[start Source]

Wednesday, August 31, 2011

Bish's Review: Marvel UK #133 "Headhunt" Part 1

Headhunt Part 1 was written by the ubiquitous Simon Furman, pencilled by Dan Reed, lettered by Richard Starkings and coloured by Steve White.

The frankly excellent cover was by a fellow called Dave Gibbons who worked on an eighties superhero comic called Watchmen. It contrasts rather sharply with Dan Reed's more "organic" style within the actual pages, but, well, look at it. I don't need to tell you why it's good.

We find ourselves on the planet Scarvix in the far-future time of 2007. In an office, within a twisted example of alien architecture we find Blot, a Decepticon with a proposition. He is trying to talk a mostly hidden figure into taking a job.

It's quite obvious if you know your previous comics that this hidden mechanoid is Death's Head, especially as he replies with the iconic "Yes" at the end of his sentences and reacts "poorly" when Blot calls him a mercenary. Blot wants Death's Head to take revenge on Rodimus Prime because the Autobot leader cheated him out of getting any money from the Galvatron job but the ever pragmatic Death's Head doesn't believe in revenge and will only do the deed for profit, which Blot eventually agrees to - 10,000 shanix, naturally.

The title splash is of Death's Head in all his glory, which suffers a bit if you already know it's him and is drawn by Dan Reed, who can't quite match Geoff Senior's iconic version.

A week later, on Cybertron, Rodimus Prime agrees to once again check the state of Autobase's trench fortifications. He is troubled by inaction, by the stalemate that the war has ground down to. In this future the sides are evenly matched and engagements are indecisive.

He fills in some gaps in his history for us by reminiscing about his time as Hot Rod, especially his Targetmaster partnership with Firebolt. His anguish at the memory of Firebolt's death on Earth is palpable.

Meanwhile, at the Decepticon stronghold, Cyclonus and Scourge are incensed that Shockwave has hired Death's Head to assasinate Rodimus rather than tasking them with it. There is obvious tension within the Decepticon command, as Scourge and Cyclonus have a huge superiority complex about being forged by Unicron, whereas Shockwave distrusts them because of it. They invoke Galvatron's name but it falls flat, as he is currently messing about in Earth's past.

[end Source]
[start Data shown]

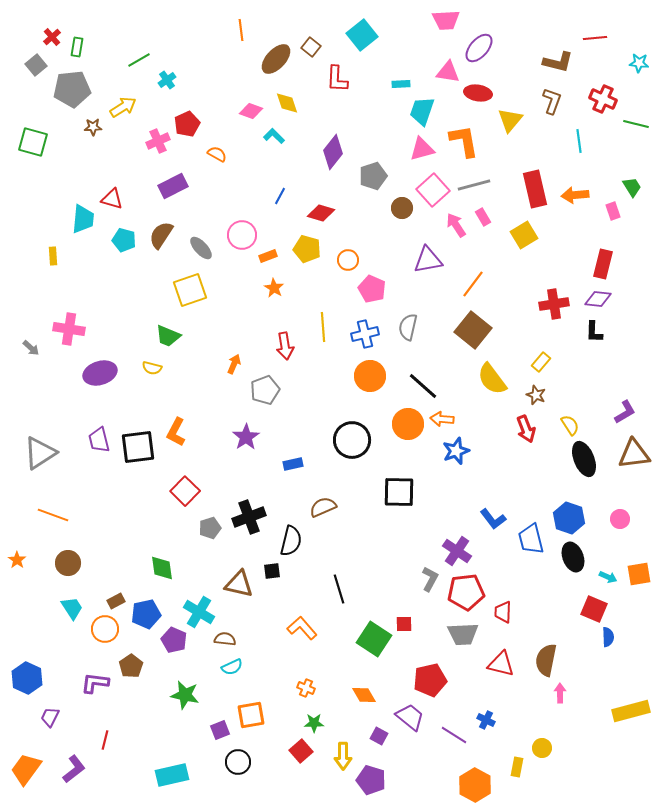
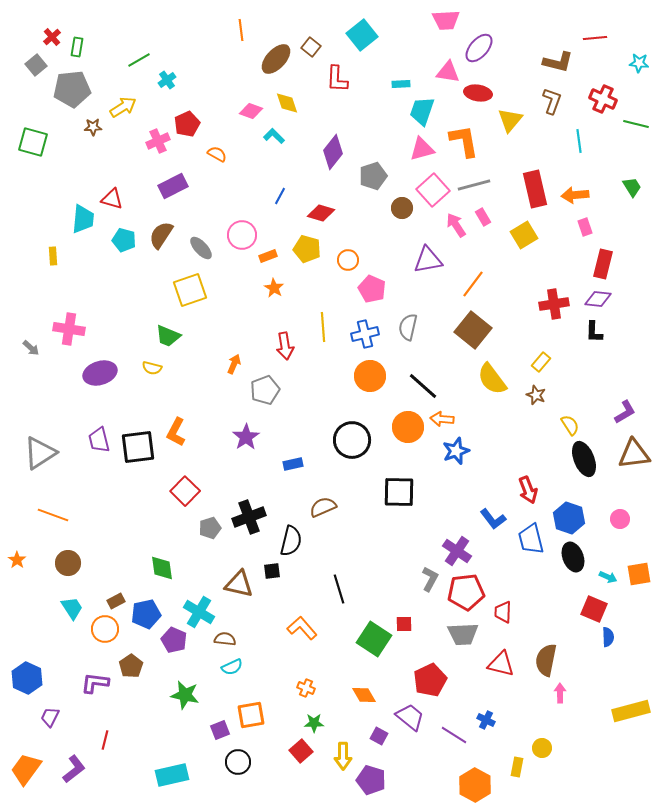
pink rectangle at (613, 211): moved 28 px left, 16 px down
orange circle at (408, 424): moved 3 px down
red arrow at (526, 429): moved 2 px right, 61 px down
red pentagon at (430, 680): rotated 12 degrees counterclockwise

[end Data shown]

### Goal
Copy out the whole comic review above word for word, from its date line to its final sentence.

### Task answer
Wednesday, August 31, 2011

Bish's Review: Marvel UK #133 "Headhunt" Part 1

Headhunt Part 1 was written by the ubiquitous Simon Furman, pencilled by Dan Reed, lettered by Richard Starkings and coloured by Steve White.

The frankly excellent cover was by a fellow called Dave Gibbons who worked on an eighties superhero comic called Watchmen. It contrasts rather sharply with Dan Reed's more "organic" style within the actual pages, but, well, look at it. I don't need to tell you why it's good.

We find ourselves on the planet Scarvix in the far-future time of 2007. In an office, within a twisted example of alien architecture we find Blot, a Decepticon with a proposition. He is trying to talk a mostly hidden figure into taking a job.

It's quite obvious if you know your previous comics that this hidden mechanoid is Death's Head, especially as he replies with the iconic "Yes" at the end of his sentences and reacts "poorly" when Blot calls him a mercenary. Blot wants Death's Head to take revenge on Rodimus Prime because the Autobot leader cheated him out of getting any money from the Galvatron job but the ever pragmatic Death's Head doesn't believe in revenge and will only do the deed for profit, which Blot eventually agrees to - 10,000 shanix, naturally.

The title splash is of Death's Head in all his glory, which suffers a bit if you already know it's him and is drawn by Dan Reed, who can't quite match Geoff Senior's iconic version.

A week later, on Cybertron, Rodimus Prime agrees to once again check the state of Autobase's trench fortifications. He is troubled by inaction, by the stalemate that the war has ground down to. In this future the sides are evenly matched and engagements are indecisive.

He fills in some gaps in his history for us by reminiscing about his time as Hot Rod, especially his Targetmaster partnership with Firebolt. His anguish at the memory of Firebolt's death on Earth is palpable.

Meanwhile, at the Decepticon stronghold, Cyclonus and Scourge are incensed that Shockwave has hired Death's Head to assasinate Rodimus rather than tasking them with it. There is obvious tension within the Decepticon command, as Scourge and Cyclonus have a huge superiority complex about being forged by Unicron, whereas Shockwave distrusts them because of it. They invoke Galvatron's name but it falls flat, as he is currently messing about in Earth's past.